Pubblicato per la prima volta nel 1999, in California, “La padronanza dell’amore” di Don Miguel Ruiz è un libro che contiene al suo interno le indicazioni necessarie per vivere una vita più autentica e felice, libera dalle aspettative che noi proiettiamo sugli altri e che la società al contempo proietta su di noi. Si potrebbe definire come una vera e propria guida che aiuta a guarire le ferite emotive che ci portiamo dall’infanzia.

Attraverso dodici capitoli, il libro di “saggezza tolteca” avvia all’analisi di particolari problemi legati alla sfera affettiva. Pagina dopo pagina, in modo semplice ed esaustivo, al lettore vengono chiariti i dubbi legati al tematica amorosa. Cosa ci impedisce di vivere nel presente? Perché non riusciamo ad esprimere ciò che sentiamo? Da dove ha origine la paura di amare? Queste sono solo alcune delle domande che all’interno del libro trovano una risposta.

La linearità del ragionamento di don Miguel Ruiz rende tutto molto comprensibile ed accessibile. Non vi sono discorsi arzigogolati ed oscuri, né deviazioni del testo. L’autore arriva dritto al punto: “Per diventare Maestri dell’amore, bisgogna praticare l’amore”.

“L’arte dei rapporti è anch’essa una maestria, e l’unico modo di diventare maestri è attraverso la pratica. Si tratta quindi di agire, non di farsi dei concetti o di ottenere una conoscenza. Naturalmente, per poter agire, dobbiamo avere una certa conoscenza, o almeno una maggiore consapevolezza del modo in cui funzionano gli esseri umani”.

E questa “certa conoscenza” è stata condivisa proprio da don Miguel Ruiz, nagual del lignaggio dei Cavalieri dell’Acquila, esperto e custode dei potenti insegnamenti toltechi, insegnamenti che si sono sviluppati nel Messico meridionale, numerosi secoli fa.

“La padronanza dell’amore” è dunque anche un tentativo di restituire la conoscenza tolteca alla gente comune. Un’impresa che, peraltro, mostra come gli insegnamenti toltechi “trovano riscontro in tradizioni esoteriche di tutto il mondo”.

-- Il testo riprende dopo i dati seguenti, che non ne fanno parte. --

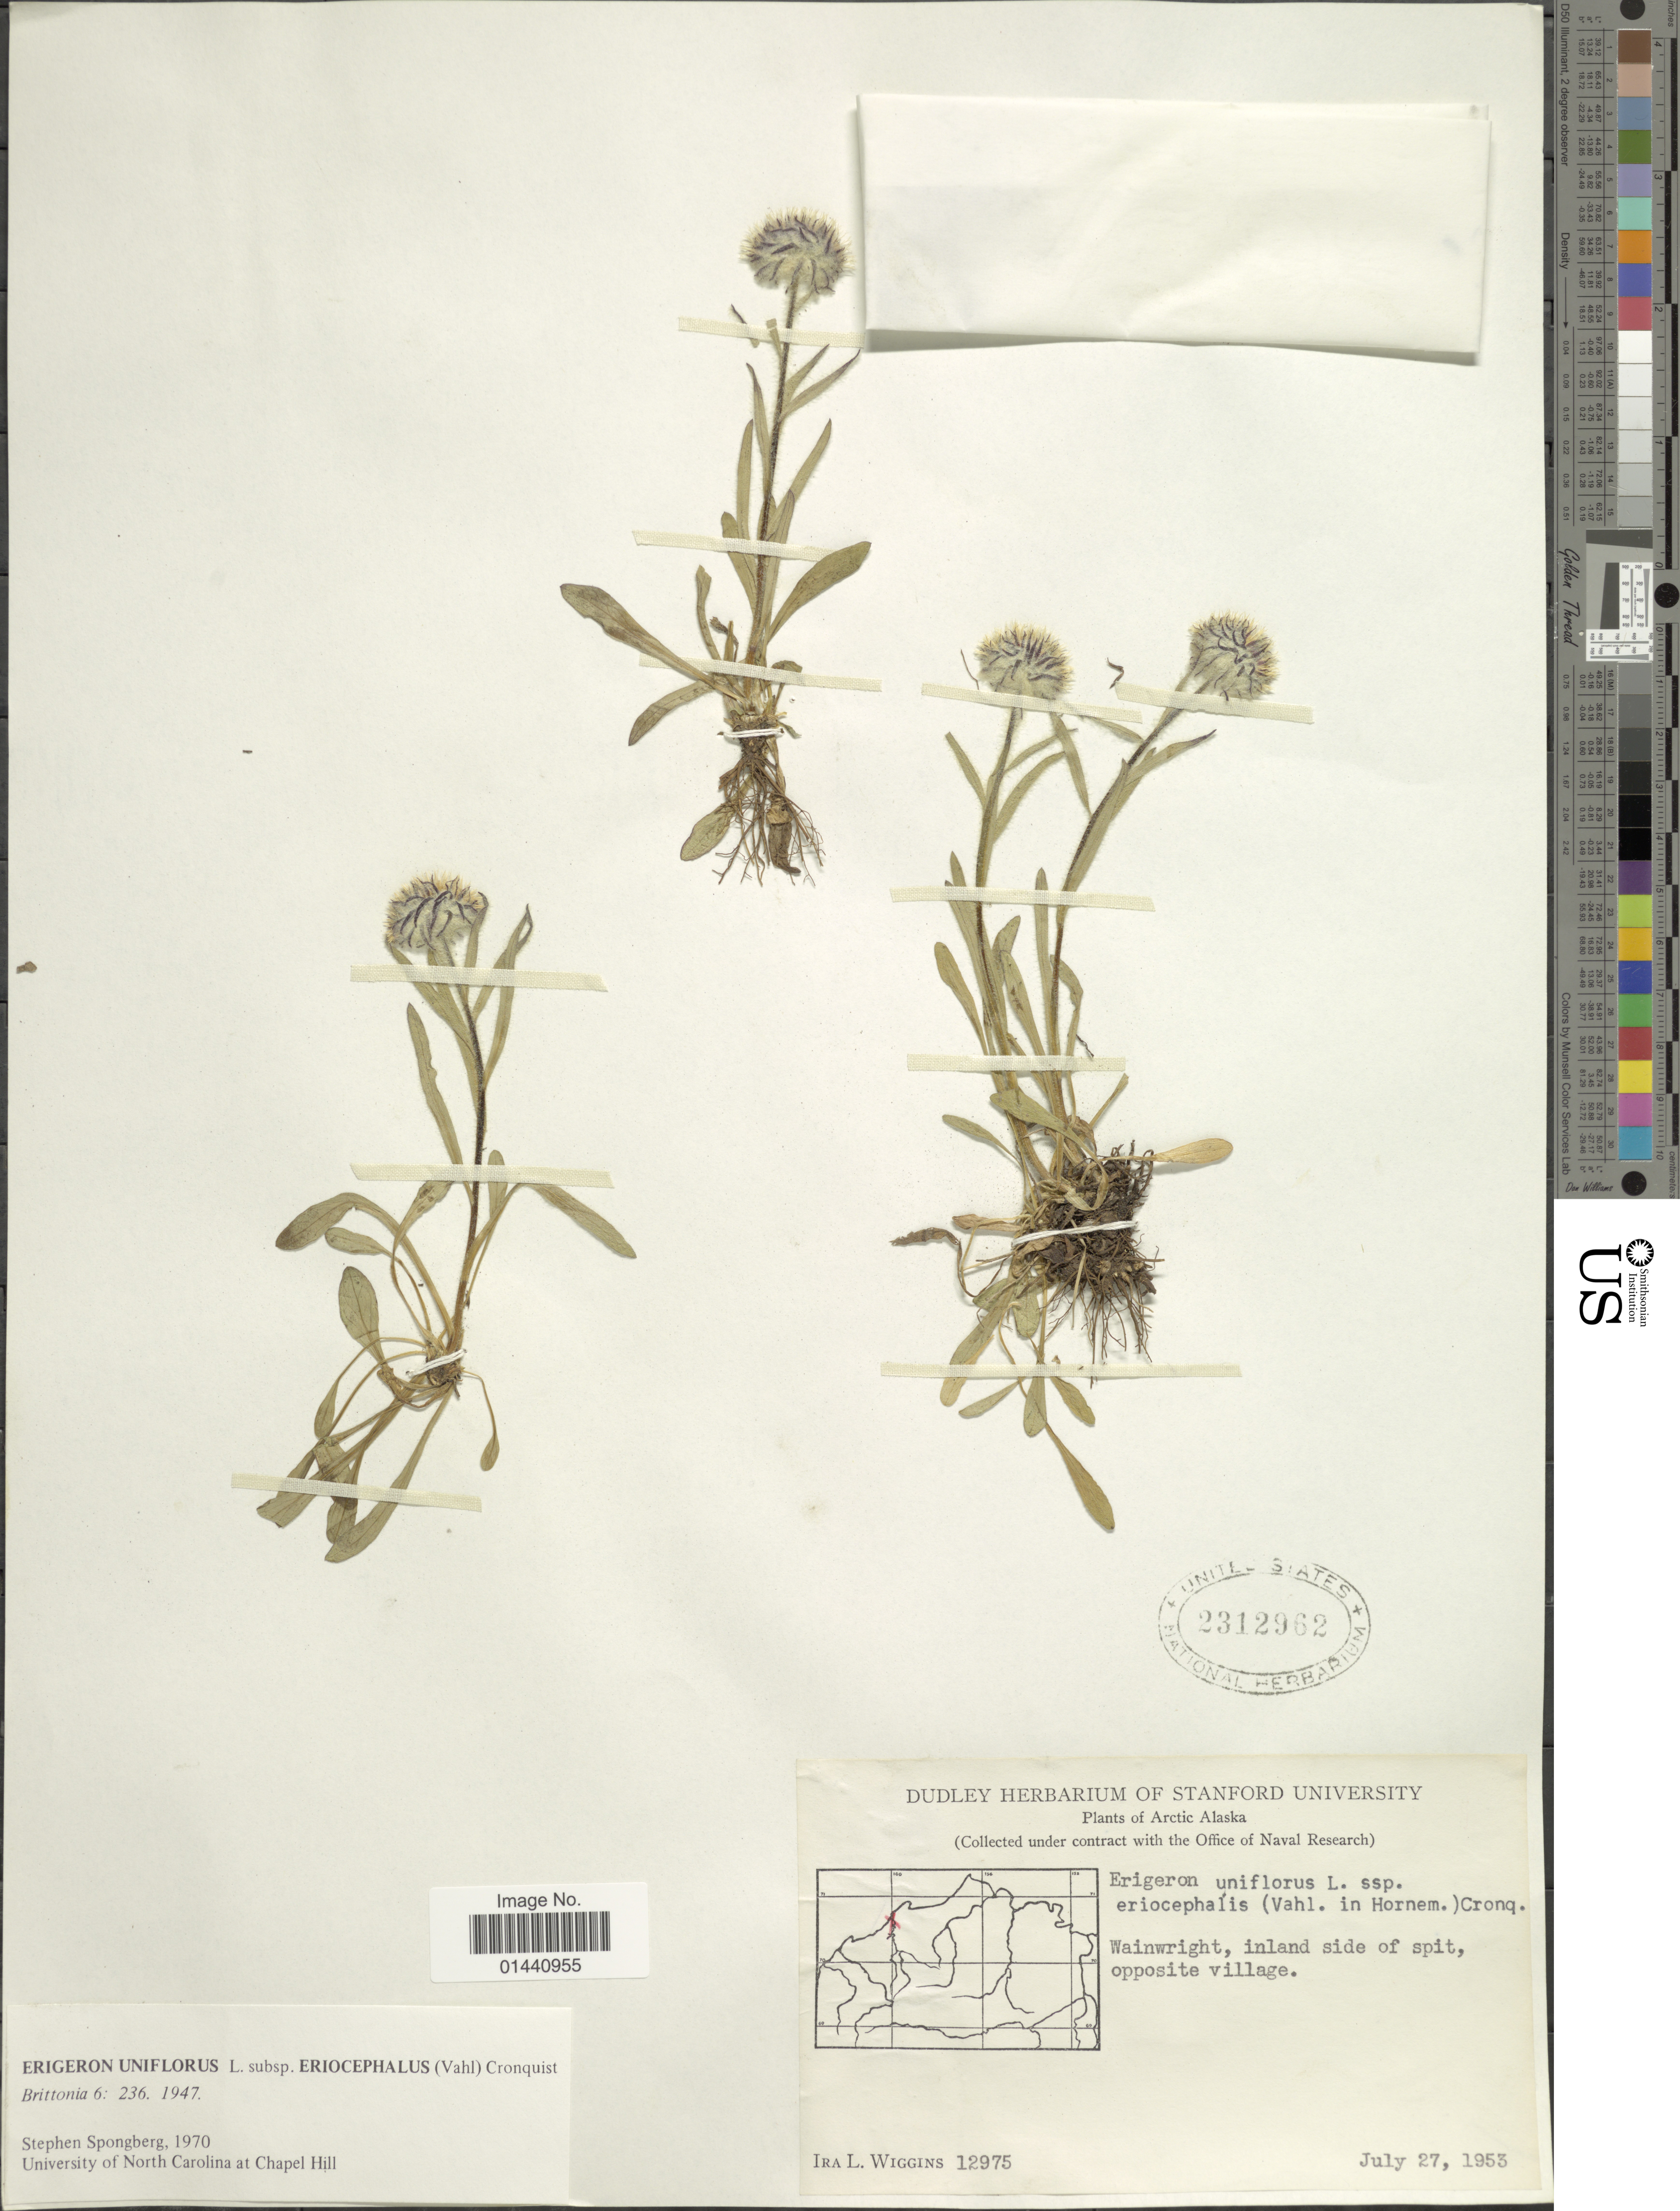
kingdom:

Se dovessimo radunare ad un tavolo i più eminenti filosofi, artisti e teologi, probabilmente sarebbero tutti d’accordo con il pensiero tolteco: “L’egoismo viene dalla povertà del cuore, dalla credenza che l’amore non sia abbondante”. In tale convegno ne converrebbe che “il prezzo di ciascuno di noi dipende”, non tanto da fattori esterni, ma “da quanto ciascuno di noi ama se stesso”.

Ma la filosofia dei Toltechi è la filosofia dei Maestri dell’amore, degli artisti dello spirito, ed i loro insegnamenti non sono destinati ad un’elite, ad un gruppo ristretto di persone, e “La padronanza dell’amore” ne è un esempio concreto.

Il libro è una guida accessibile a tutti, a chiunque abbia vissuto almeno una volta nella vita la paura dell’abbandono o del rifiuto, a chiunque abbia avvertito una grande discrepanza tra la sua immagine interiore e quella che ha cercato invano di proiettare all’esterno, a chiunque abbia creato un suo sistema di negazione con lo solo scopo di proteggere le ferite emotive.

“La padronanza dell’amore” è un libro capace di convincere il lettore che ognuno di noi può creare la propria vita con Amore, e che il nostro sogno, se lo vogliamo, diventa una vera e propria opera d’arte.